> [DOCUMENT SECTION]:
__________

Siddiqui v Ku-ring-gai Council

Case

[2025] NSWLEC 1739

14 October 2025

No judgment structure available for this case.

Land and Environment Court


New South Wales

Medium Neutral Citation: Siddiqui v Ku-ring-gai Council [2025] NSWLEC 1739
Hearing dates: Conciliation conference on 2 October 2025
Date of orders: 14 October 2025
Decision date: 14 October 2025
Jurisdiction:Class 1
Before: O’Neill C
Decision:

The orders of the Court are:

(1) The appeal is upheld.

(2) Development Application No eDA0115/25, as amended, for alterations and additions to an existing building to create an attached dual occupancy development at 24 Larchmont Avenue, East Killara, is determined by the grant of consent, subject to the conditions of consent at Annexure A.

__________

> [PROVIDED INFORMATION]:
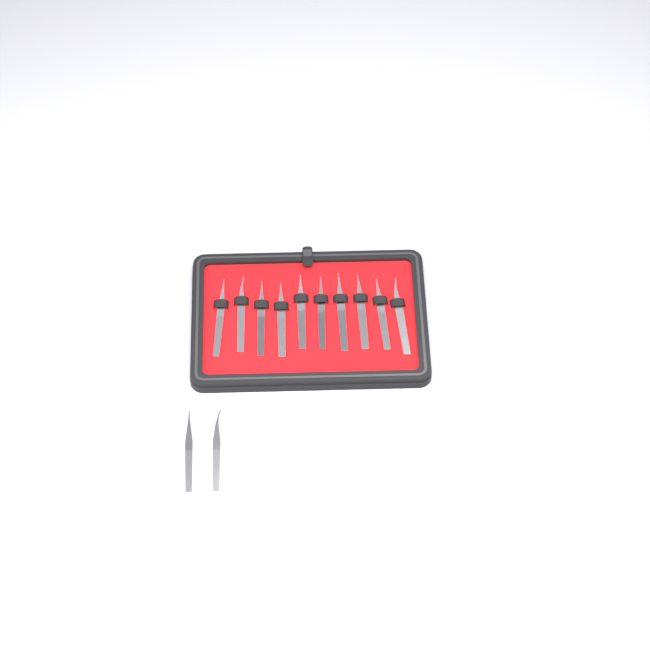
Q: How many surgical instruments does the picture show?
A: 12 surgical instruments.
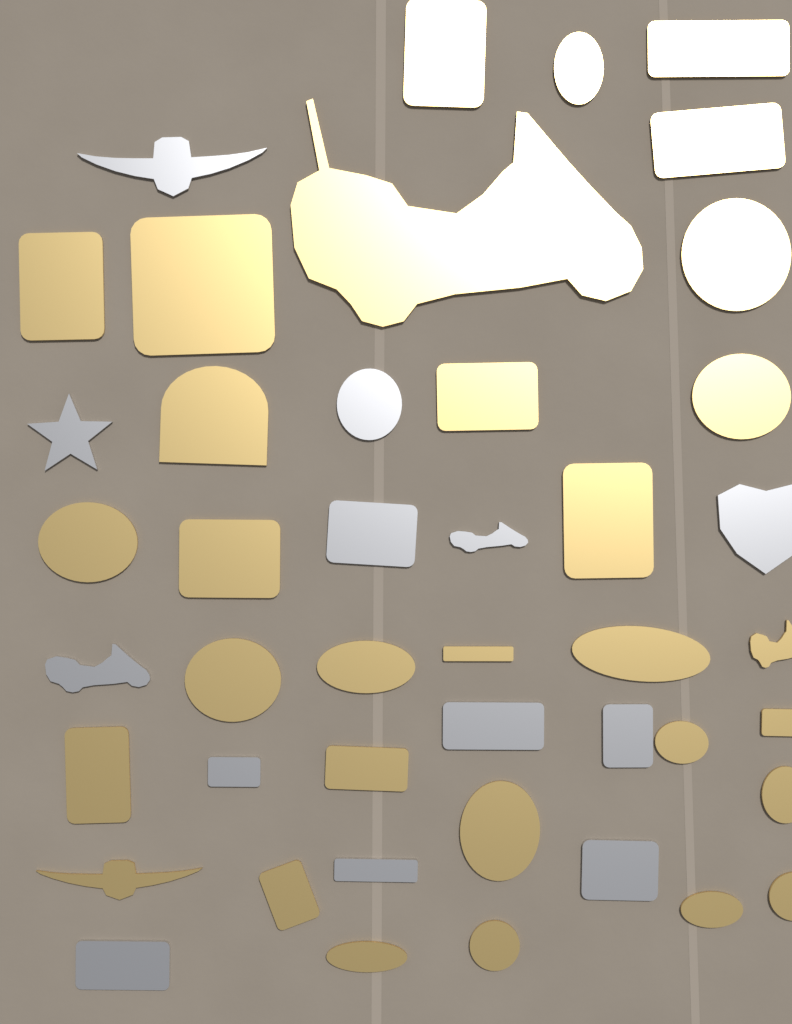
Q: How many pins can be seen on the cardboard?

__________

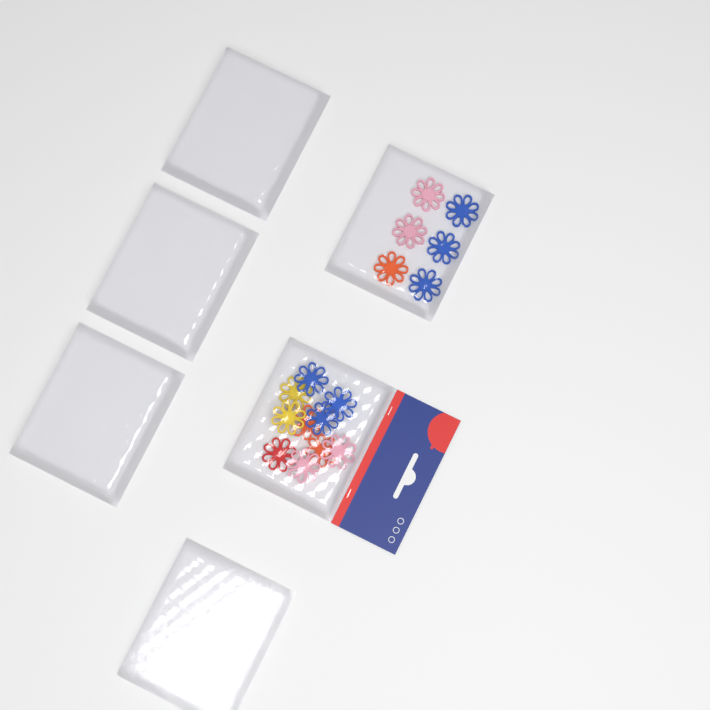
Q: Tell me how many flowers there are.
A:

__________

> [WHAT YOU WILL DO]:
1) According to the court decision in Siddiqui v Ku-ring-gai Council, at what address is the proposed dual occupancy development located?
2) Carry on the court decision in Siddiqui v Ku-ring-gai Council from the point at which it stops.

> [ANSWERS TO THE EXERCISES]:
1) 24 Larchmont Avenue, East Killara

2)
Catchwords:

DEVELOPMENT APPLICATION – attached dual occupancy development – conciliation conference – agreement between the parties – orders

Legislation Cited:

Environmental Planning and Assessment Act 1979 (NSW), ss 4.16, 8.7

Land and Environment Court Act 1979 (NSW), ss 34, 34AA

Environmental Planning and Assessment Regulation 2021 (NSW), s 38

Ku-ring-gai Local Environmental Plan 2015, cll 4.3, 4.4, 4.6

State Environmental Planning Policy (Biodiversity and Conservation) 2021, 6.6

State Environmental Planning Policy (Housing) 2021, ss 164, 166, Ch 6

State Environmental Planning Policy (Resilience and Hazards) 2021, s 4.6

Cases Cited:

Cumming v Cumberland Council (No 2) [2021] NSWLEC 117

Four2Five Pty Ltd v Ashfield Council [2015] NSWLEC 90

Initial Action Pty Ltd v Woollahra Municipal Council (2018) 236 LGERA 256; [2018] NSWLEC 118

Wehbe v Pittwater Council (2007) 156 LGERA 446; [2007] NSWLEC 827

Category:Principal judgment
Parties: Fareeda Siddiqui (Applicant)
Ku-ring-gai Municipal Council (Respondent)
Representation:

Counsel:
A Gough (Solicitor) (Applicant)
C Morton (Solicitor) (Respondent)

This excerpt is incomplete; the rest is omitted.